:: TASK 1 ::
Answer these questions about the article on Carnegie Mellon's NOVID app:
(a) What percentage of people in Pennsylvania are willing to tell COVID-19 case investigators whether they recently visited a business or large gathering?
(b) Which app is named as using an approach similar to the one the CMU team first rolled out?
(c) Who is the app's primary developer, and what is his position at Carnegie Mellon?
:: TASK 2 ::
In the article on the NOVID app, list every word or phrase that appears in square brackets within the developer's quoted remarks.
:: TASK 3 ::
Go on with the article about Carnegie Mellon's NOVID contact-tracing app, starting after its final sentence.

:: SUPPLIED TEXT ::
== Segment start ==
90.5 WESA/Campos COVID Insights Study

It could be difficult to recruit more users in an environment where  just 16 percent of people in Pennsylvania are willing to tell COVID-19 case investigators whether they recently visited a business or large gathering of people. But developers at Carnegie Mellon think they could entice greater participation with a fundamentally new approach.

Earlier this year, the CMU team rolled out a contact-tracing app that used an approach similar to apps like COVID Alert PA. But the latest version of NOVID tries to help people avoid exposure to the coronavirus altogether.

“There’s a difference between being reactive and being proactive,” said the app’s primary developer, Carnegie Mellon math professor Po-Shen Loh. “The standard paradigm only tells you after you’ve already been exposed, at which point the main purpose of the app is no longer [to give you] any way to do something about it. It’s mainly to help protect everybody else, which by the way, we should still do. But when you think about the incentive structure, our app actually aligns [with] natural incentives [for self-preservation].”
== Segment end ==
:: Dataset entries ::
== Segment start ==
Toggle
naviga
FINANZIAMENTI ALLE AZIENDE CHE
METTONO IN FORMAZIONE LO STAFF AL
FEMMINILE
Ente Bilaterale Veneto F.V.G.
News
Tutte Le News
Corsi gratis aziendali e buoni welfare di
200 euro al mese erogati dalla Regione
== Segment end ==
:: ANSWER SECTION 1 ::
(a) 16 percent
(b) COVID Alert PA
(c) Po-Shen Loh, a math professor

:: ANSWER SECTION 2 ::
to give you
with
for self-preservation

:: ANSWER SECTION 3 ::
The newer version of NOVID, unveiled this summer, anonymously tracks COVID-19 and reports infections among those in users’ social circles and the people they interact with.

In this April 20, 2020 photo, Catherine Hopkins, Director of Community Outreach and School Health at St. Joseph's Hospital, right, performs a test on a patient in a COVID-19 triage tent at St. Joseph's Hospital in Yonkers, N.Y. New York’s plan for taming the coronavirus hinges on taking a time-tested practice to an extraordinary level: hiring an “army” of people to try to trace everyone who might be infected. It's part of a common approach to controlling infectious diseases -- testing, tracing contacts and isolating those infected. But the scope is staggering even for a public health system that used the technique to combat AIDS and tuberculosis.

John Minchillo / AP Photo

In this April 20, 2020 photo, Catherine Hopkins, Director of Community Outreach and School Health at St. Joseph’s Hospital, right, performs a test on a patient in a COVID-19 triage tent at St. Joseph’s Hospital in Yonkers, N.Y. New York’s plan for taming the coronavirus hinges on taking a time-tested practice to an extraordinary level: hiring an “army” of people to try to trace everyone who might be infected. It’s part of a common approach to controlling infectious diseases — testing, tracing contacts and isolating those infected. But the scope is staggering even for a public health system that used the technique to combat AIDS and tuberculosis.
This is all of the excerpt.